Le mar. 28 avr. 2020 à 04:47, Philippe Verdy <verdyp@gmail.com> a écrit :
Changing keys (replacing non-nil values by non-nil values) should not affect the has table at all (so it cannot cause a "stop the world" issue, which is a critical security issue if the keys are private data).

But if you change them first to nil, then back to a non-nil value, this should not cause "stop the world" issue caused by reallocation (because the has table will remain almost constant and reallocation should occur only if
* the table fill level would exceed some threshold (e.g. over 85%) for adding new keys
* if you hit a collision chain exhausting a maximum number of steps to find a new free position for a new key, or
* the table fill level would fall below some threshold (e.g. below 25%) for removing some keys, and the reducing the size would make it smaller than a minimum size (e.g. 16 nodes)

The fact that the "lastfree" node moves in one way is clearly a bug (a bad choice in the initial design of the implementation) that can be corrected. I indicated the solution:
* stop doing that, you don't need such "last free node" pointer (but as long as you have nodes chained by "next" pointers, you can keep them unchanged so that setting the key again to a non-nil value will restore it in its chain)
* remove the unnecessary "next" pointer from nodes, instead use static advances by a prime contant modulo the hash table size (to be used both when adding new keys by following the implicit chain with this constant step to match the key (if matched, replace the value of the node if the value is not nil, or set both the key and value of the node to nil) or until you hit a free node (with nil key) where you can place the key/value pair to add.

Bonus:
* you get smaller size in memory for nodes, that only store key/value pairs (both non-nil or both nil) and no extra pointers.
* you have a wider control on the dynamic size of the hashtables (with minimum/maximum fill levels like 25%/85%, plus the "minimum table size" like 16) to limit the frequency of rehashings needed
* invariants are simpler to maintain
* worst case ("stop the world") are avoided alsmot always when the hash table is stable or does not change significantly very often.
* you can instantiate a marge table with a "minimum table size" at start that can be used for fast filling (without needing any reallocation with rehashings in the middle of the fill)
* you may reduce the minimum size later back to a small value when the table has been fed with all the initial data you want and that should be quite stable for long period of time even if the contents evolves slightly (in which case only the minimum/maximum values will be considered: rehashing of all keys may occur only at this time but only if the initial "minimum size was not correctly estimated and was much too large for the final fill level).


Le mar. 28 avr. 2020 à 04:21, 云风 Cloud Wu <cloudwu@gmail.com> a écrit :
Philippe Verdy <verdyp@gmail.com> 于2020年4月28日周二 上午6:09写道:

> The basic function used by Lua for its hash table hwoever is not very strong (it is made to be fast): one way to still use Lua tables for critical data is to first create your own strong digest for any private key that you want to secure against malicious collisions, and then append this digest to the unique key to generate the actual key to be used in table, instead of indexing the table directly by this private key (such appending will still preserve the uniqueness).
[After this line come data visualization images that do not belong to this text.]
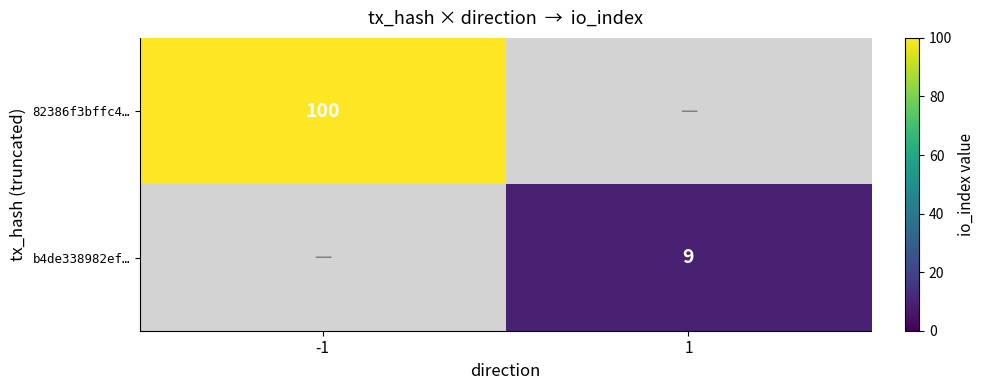

What is the smallest value displayed?

9.0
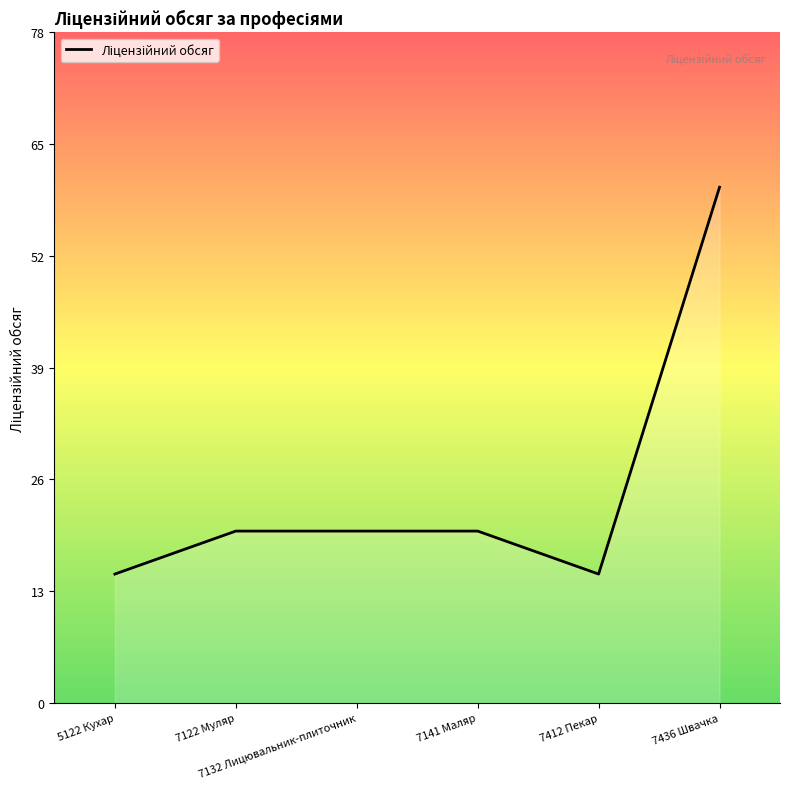

What is the sum of the values at 7132 Лицювальник-плиточник and 5122 Кухар?

35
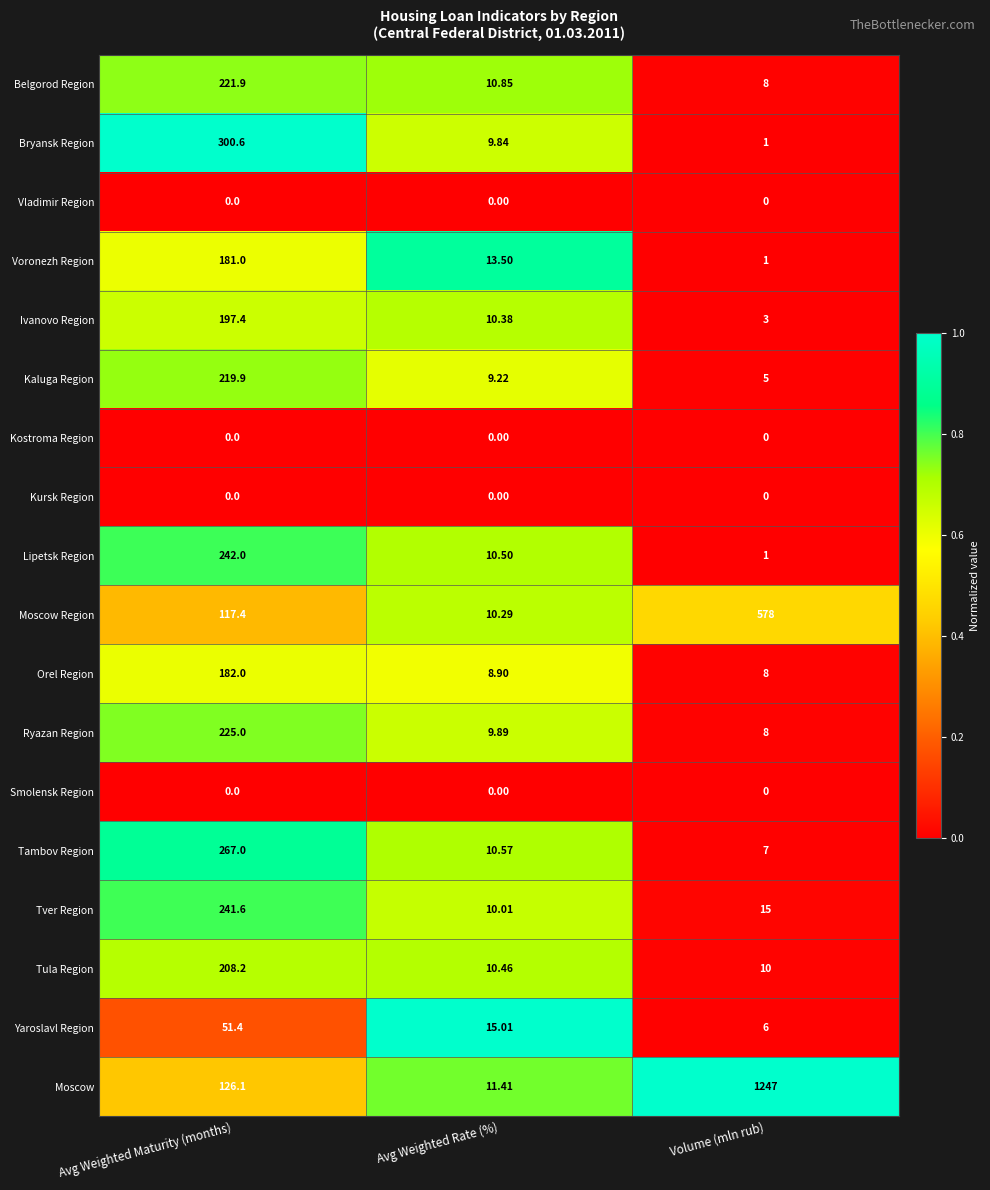

What is the total value across all series at Avg Weighted Rate (%)?

150.8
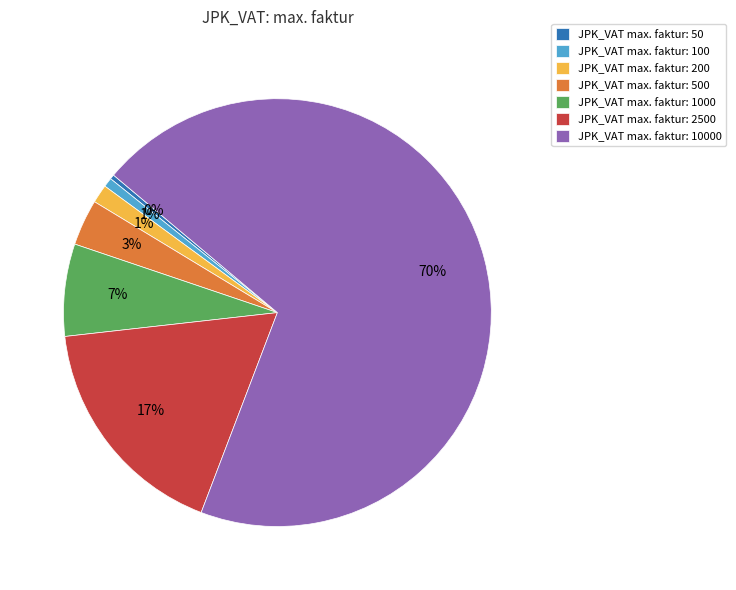

Which slice is the largest?

JPK_VAT max. faktur: 10000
I wonder however if Lua allows an application to specify its own secure hashing function for storing/reading (key=value} pairs in its tables: is there a metamethod we can use in tables? (setting this methamethod to a different hashing function should instantly cause the reashing of all keys already present in that table).

My experience is that don't use a huge table if you changes it's keys
frequently. It will cause stop-the-world problem.
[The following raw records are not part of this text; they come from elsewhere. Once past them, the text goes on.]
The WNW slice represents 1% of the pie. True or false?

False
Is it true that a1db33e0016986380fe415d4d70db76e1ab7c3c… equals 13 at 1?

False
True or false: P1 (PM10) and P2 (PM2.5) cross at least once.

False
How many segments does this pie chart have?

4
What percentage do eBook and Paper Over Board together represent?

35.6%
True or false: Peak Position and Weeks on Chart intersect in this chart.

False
I found this issue years ago. There is a huge table (nearly 1M nodes)
in our online game server. We add some keys and remove keys
frequently, the total number of the nodes not changed but `lastfree`
moves in one way. So rehasing occured periodic , it stopped the world
for a long time.

My solution is spliting this huge table into multiple smaller one.

I think an user-defined hashing function may not be helpful in small
tables, and metamethod could be much slower than native one.